La mia lingua depredò all’istante quella folta macchia della sua celata caverna facendola zampillare di goduria, mentre mi dissetavo del suo saporoso, giovane e fresco liquore. I suoi orgasmi erano straripanti, lei si contorceva dal piacere, nel contempo lei mi masturbava il cazzo di continuo. Contrazioni muscolari inedite e indefinibili si diffusero nella zona pelvica, il mio cazzo stremato in conclusione espulse poche gocce di denso sperma, che lei degustò libidinosamente inghiottendole. 

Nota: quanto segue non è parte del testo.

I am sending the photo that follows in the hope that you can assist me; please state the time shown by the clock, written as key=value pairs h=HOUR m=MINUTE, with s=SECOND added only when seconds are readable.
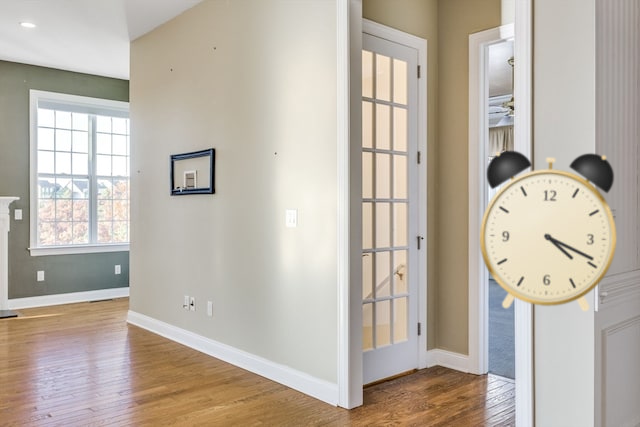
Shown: h=4 m=19
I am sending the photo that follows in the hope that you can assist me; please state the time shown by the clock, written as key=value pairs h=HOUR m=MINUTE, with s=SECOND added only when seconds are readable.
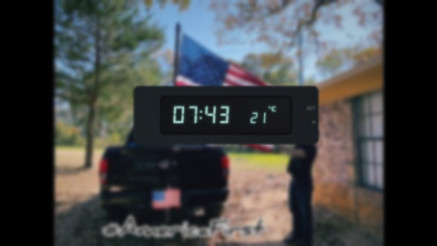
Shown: h=7 m=43
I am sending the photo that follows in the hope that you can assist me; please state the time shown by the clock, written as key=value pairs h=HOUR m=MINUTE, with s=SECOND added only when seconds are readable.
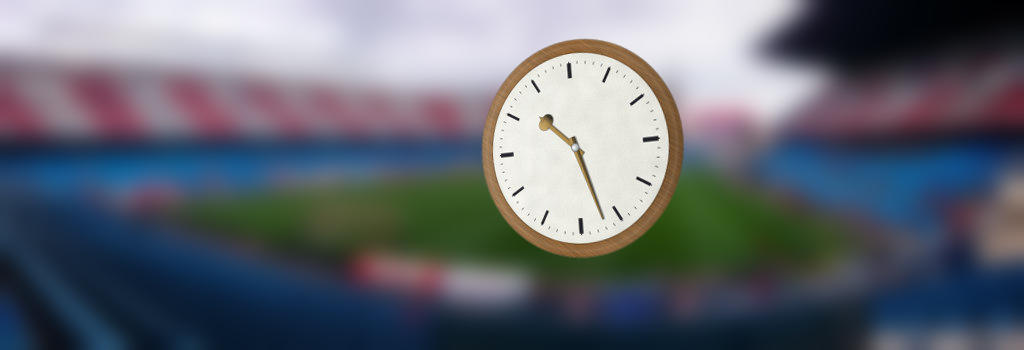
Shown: h=10 m=27
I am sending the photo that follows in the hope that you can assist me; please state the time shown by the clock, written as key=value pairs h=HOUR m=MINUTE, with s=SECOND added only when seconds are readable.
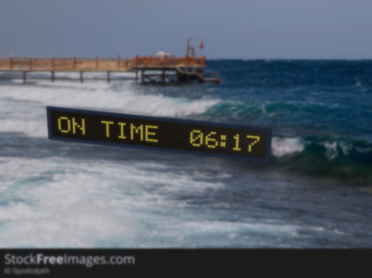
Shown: h=6 m=17
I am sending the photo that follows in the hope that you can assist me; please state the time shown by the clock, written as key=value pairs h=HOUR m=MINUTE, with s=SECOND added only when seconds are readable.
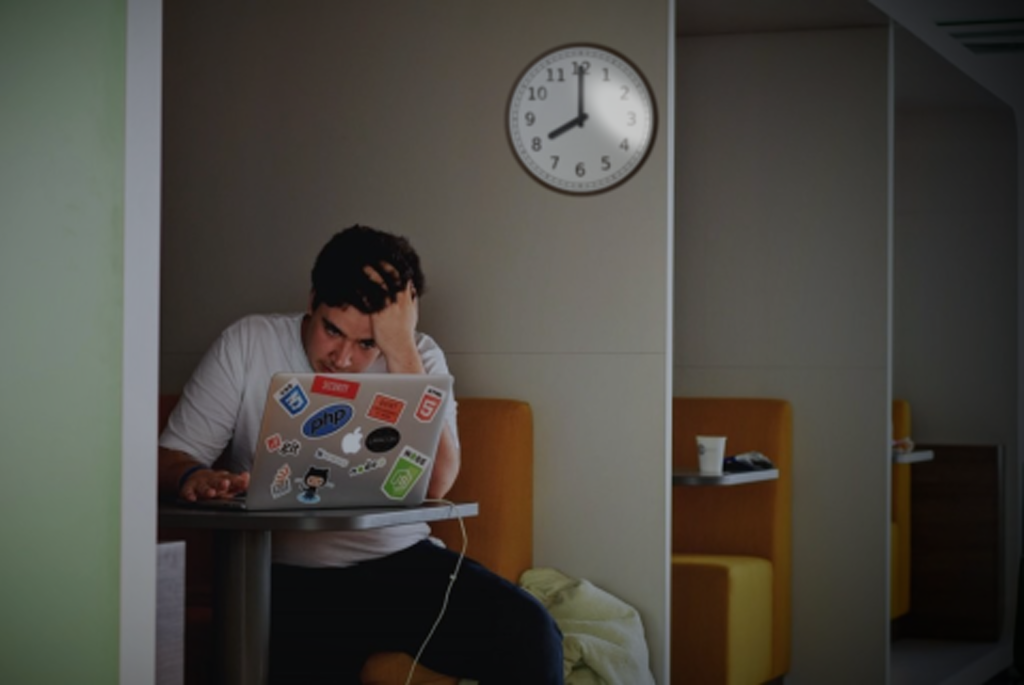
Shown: h=8 m=0
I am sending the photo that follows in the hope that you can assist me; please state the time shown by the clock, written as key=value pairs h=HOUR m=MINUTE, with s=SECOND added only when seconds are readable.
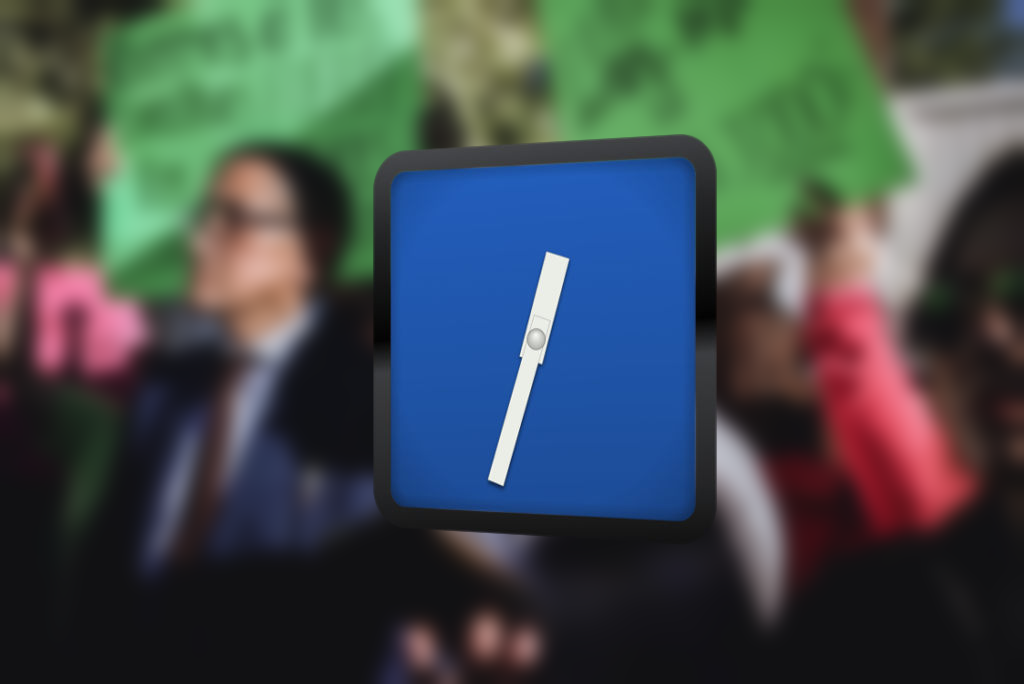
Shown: h=12 m=33
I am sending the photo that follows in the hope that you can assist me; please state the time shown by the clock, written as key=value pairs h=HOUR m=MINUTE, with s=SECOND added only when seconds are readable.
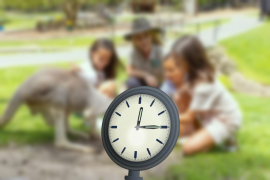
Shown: h=12 m=15
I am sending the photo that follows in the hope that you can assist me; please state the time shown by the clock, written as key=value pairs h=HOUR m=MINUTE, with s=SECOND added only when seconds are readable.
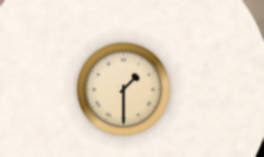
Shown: h=1 m=30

Il mio cuore parve franare, io supposi veramente di schiattare anche se di piacere. La faccia innegabilmente estasiata esibì forse la tribolazione di quel piacere estremo, Eleonora lo ravvisò precipitandosi subito nel baciarmi per confortarmi. Per un tempo incalcolabile distinsi scorrere nella mente distesa tutta la mia esistenza, sì, adesso potrei pure spegnermi e spirare ripetei verso me stesso in quella soave indolenza della mente, giacché in quell’istante riuscii soltanto a dirle: 

“Sei favolosa Eleonora, adesso non ho afflizioni né crucci né rimorsi, sono davvero appagato, mia deliziosa e speciale unica bambola”. 

Lei si distese vicino, abbracciata teneramente a me, mentre ascoltavamo i nostri intrinsechi pensieri nel silenzio del mondo.